#### Exercise instructions
If a record contains an image, leave the image out and repeat everything else exactly.

#### Records supplied
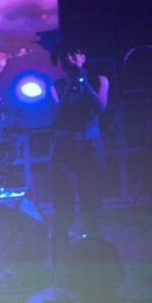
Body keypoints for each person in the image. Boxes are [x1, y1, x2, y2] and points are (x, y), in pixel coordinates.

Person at [47, 42, 109, 271]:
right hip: (65, 150)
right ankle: (60, 267)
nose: (70, 59)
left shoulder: (100, 80)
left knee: (91, 203)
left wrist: (82, 82)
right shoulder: (56, 87)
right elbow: (59, 114)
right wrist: (72, 83)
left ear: (83, 57)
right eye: (64, 57)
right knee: (63, 207)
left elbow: (100, 108)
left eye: (74, 54)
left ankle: (92, 261)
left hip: (92, 146)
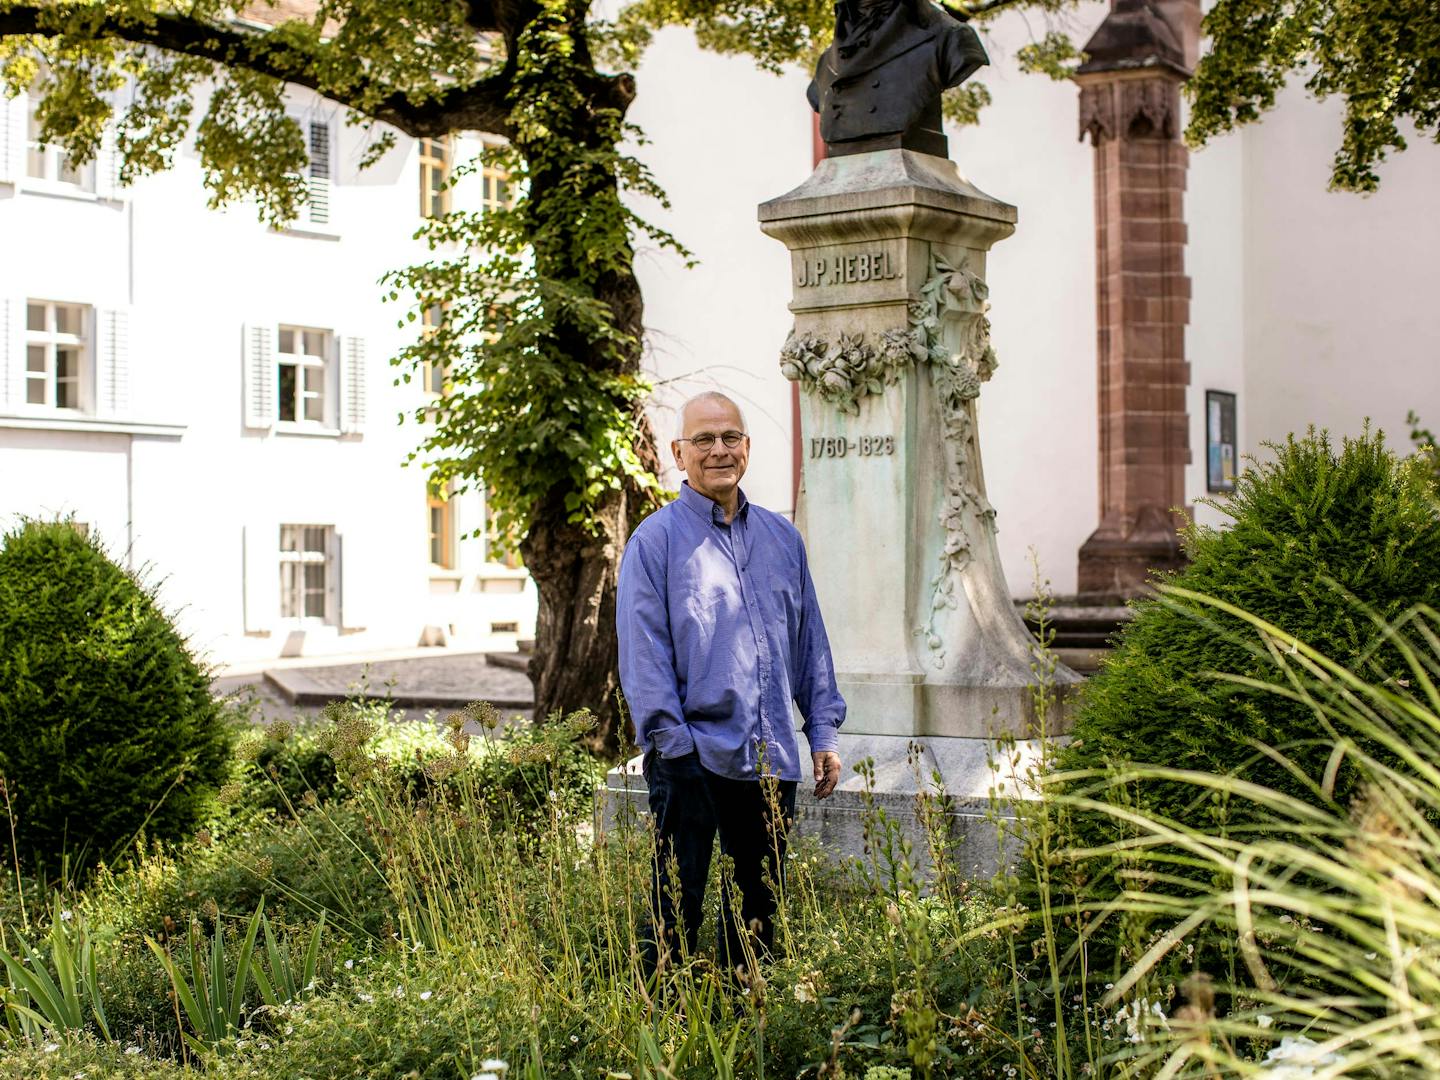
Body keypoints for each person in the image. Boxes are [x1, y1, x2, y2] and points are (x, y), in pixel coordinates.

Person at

#### Response to the exercise
Body keypoints for each person in the image. Boxes are [x1, y1, x2, y2] and points are (x, y), in pixel coordinates.

Person at [47, 42, 109, 271]:
right hip: (65, 150)
right ankle: (60, 267)
nose: (70, 59)
left shoulder: (100, 80)
left knee: (91, 203)
left wrist: (82, 82)
right shoulder: (56, 87)
right elbow: (59, 114)
right wrist: (72, 83)
left ear: (83, 57)
right eye: (64, 57)
right knee: (63, 207)
left elbow: (100, 108)
left eye: (74, 54)
left ankle: (92, 261)
left hip: (92, 146)
Body keypoints for each person in the image. Boxes are [x1, y1, x2, y2] and points are (x, y), in pixel coordinates.

Person at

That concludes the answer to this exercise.